[06/10/2009] News

Amianto in 8 milioni di vecchie auto ancora in circolazione: attenzione alle riparazioni

LIVORNO. Sono circa otto milioni le automobili tuttora in circolazione, commercializzate o riparate prima del 1994, che, secondo una stima dell'Aci, potrebbero avere componenti di amianto nei gruppi frenanti, nelle frizioni, ma anche nei carter di protezione termoisolante dei tubi di scarico e nei rivestimenti fonoassorbenti del vano motore. Amianto le cui fibre disperse nell'aria potrebbero essere un serio rischio per la salute dei lavoratori addetti del settore, come i meccanici, elettrauto, gommisti, carrozzieri, demolitori. Da qui la necessità di attuare misure di prevenzione e protezione, nonché programmi di formazione ed informazione sui rischi per la salute dovuti all'esposizione alla polvere di amianto e dei materiali contenenti amianto.

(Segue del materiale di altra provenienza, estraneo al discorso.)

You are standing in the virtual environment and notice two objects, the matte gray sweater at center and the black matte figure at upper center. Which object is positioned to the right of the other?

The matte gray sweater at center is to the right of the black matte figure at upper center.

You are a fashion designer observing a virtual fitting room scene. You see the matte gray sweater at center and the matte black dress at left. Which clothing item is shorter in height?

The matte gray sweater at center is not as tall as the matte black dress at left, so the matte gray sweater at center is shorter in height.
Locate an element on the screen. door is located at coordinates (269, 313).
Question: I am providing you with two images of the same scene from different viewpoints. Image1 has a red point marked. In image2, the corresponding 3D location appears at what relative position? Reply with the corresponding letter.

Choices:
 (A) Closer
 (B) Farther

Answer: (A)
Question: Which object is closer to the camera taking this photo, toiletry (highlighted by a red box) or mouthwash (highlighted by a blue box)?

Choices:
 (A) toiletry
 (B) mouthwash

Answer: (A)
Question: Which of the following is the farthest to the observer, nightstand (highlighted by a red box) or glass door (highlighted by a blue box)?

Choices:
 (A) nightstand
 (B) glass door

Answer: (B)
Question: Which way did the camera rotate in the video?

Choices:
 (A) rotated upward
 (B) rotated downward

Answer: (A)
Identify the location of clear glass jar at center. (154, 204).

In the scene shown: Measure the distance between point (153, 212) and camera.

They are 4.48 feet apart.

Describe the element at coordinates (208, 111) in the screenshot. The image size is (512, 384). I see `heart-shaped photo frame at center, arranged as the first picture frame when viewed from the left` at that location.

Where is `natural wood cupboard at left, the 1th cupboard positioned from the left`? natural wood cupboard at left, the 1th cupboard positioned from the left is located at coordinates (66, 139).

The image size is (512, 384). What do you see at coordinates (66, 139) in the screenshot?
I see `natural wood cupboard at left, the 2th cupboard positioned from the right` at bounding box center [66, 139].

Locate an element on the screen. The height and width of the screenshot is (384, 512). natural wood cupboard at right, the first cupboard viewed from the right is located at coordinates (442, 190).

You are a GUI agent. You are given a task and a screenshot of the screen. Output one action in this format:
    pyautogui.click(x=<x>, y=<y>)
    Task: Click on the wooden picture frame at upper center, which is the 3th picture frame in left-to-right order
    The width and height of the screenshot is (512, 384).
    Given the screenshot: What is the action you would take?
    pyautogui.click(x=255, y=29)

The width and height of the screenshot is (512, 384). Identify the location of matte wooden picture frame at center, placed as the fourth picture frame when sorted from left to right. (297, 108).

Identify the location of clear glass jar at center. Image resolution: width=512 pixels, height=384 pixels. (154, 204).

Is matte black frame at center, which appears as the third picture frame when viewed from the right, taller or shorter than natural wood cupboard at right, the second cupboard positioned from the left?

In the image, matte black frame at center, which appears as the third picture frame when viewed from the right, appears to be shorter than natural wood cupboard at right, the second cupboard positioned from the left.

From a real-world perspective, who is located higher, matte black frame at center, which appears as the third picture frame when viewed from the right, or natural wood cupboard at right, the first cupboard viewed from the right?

Questa è la prima notizia. La seconda notizia è che tale allarme è stato l'oggetto della relazione che il dipartimento provinciale di Vibo Valentia dell'Arpacal (Agenzia regionale per la protezione dell'ambiente della Calabria) ha presentato all'ultima edizione della Conferenza mondiale 2009 sull'amianto, organizzato dall'Ispesl Taormina dall'1 al 3 ottobre scorsi. E che quindi è stata bellamente ignorata dai media, solo parzialmente giustificati dalla tragedia  che in quelle ore avveniva a poche decine di chilometri di distanza. Il direttore del dipartimento vibonese dell'Arpacal, Mariano Romeo, accompagnato dall'ingegnere Pietro Paolo Capone, del servizio tematico dipartimentale Aria, ha appunto presentato uno studio volto a mettere in luce le problematiche derivanti dall'uso dell'amianto nel settore automobilistico.

Capone, in particolare, ha sottolineato come  anche questo settore in passato  sino all'entrata in vigore di una legge che ne vietava la produzione nel 1992 - sia stato interessato - «da una massiccia diffusione di materiali contenenti amianto, installate in tantissime applicazioni», tra cui impianti frenanti e frizioni.

Lo sviluppo di metodi sicuri di lavorazione e la realizzazione di opportuni programmi di formazione professionale su questi metodi di lavoro, quindi rappresentano le principali articolazioni di un'efficace strategia volta a ridurre al minimo i rischi per la salute e per l'ambiente circostante, in linea con quanto dispone il Decreto legislativo 2008 n.81 in materia di tutela della salute e della sicurezza sui luoghi di lavoro.

Il direttore del dipartimento vibonese, Mariano Romeo, ha richiamato l'attenzione sulla necessità di avviare una serie di iniziative unitarie sia per sensibilizzare l'opinione pubblica sui pericoli derivanti dall'esposizione all'amianto e sia per concordare gli interventi più appropriati per smaltirne i rifiuti senza provocare alcun pericolo di contaminazione per gli addetti ai lavori e per l'ambiente.

Ma sappiamo bene che il problema è doppio: da una parte anche dove è stato vietato come in Italia, si continua ad avere amianto ed eternit sparso su tetti, capannoni, navi, e manufatti con pochissimi investimenti dedicati alla bonifica e ancor meno discariche destinate allo smaltimento finale dell'amianto una volta smantellato e ‘inertizzato'. Dall'altra parte dobbiamo invece ricordare che importanti Pesi ancora non l'hanno messo al bando (per esempio India, Brasile, Canada e Kazakhistan) e l'amianto viene utilizzato in numerosi settori, fra i quali anche quello automobilistico, col rischio per esempio nel caso dell'indiana Tata, che alcuni modelli contenenti amianto vengano importati anche ai giorni nostri. 

«Fare tutto il possibile per contenere gli effetti negativi legati all'uso su larga scala di questo materiale - ha concluso Romeo - è questo l'obiettivo principale sul quale lavorare nell'immediato futuro. I risultati, ovviamente, saranno tanto più soddisfacenti  quanto più i diversi soggetti interessati sapranno agire, nel rispetto delle specifiche competenze, in piena sinergia e collaborazione».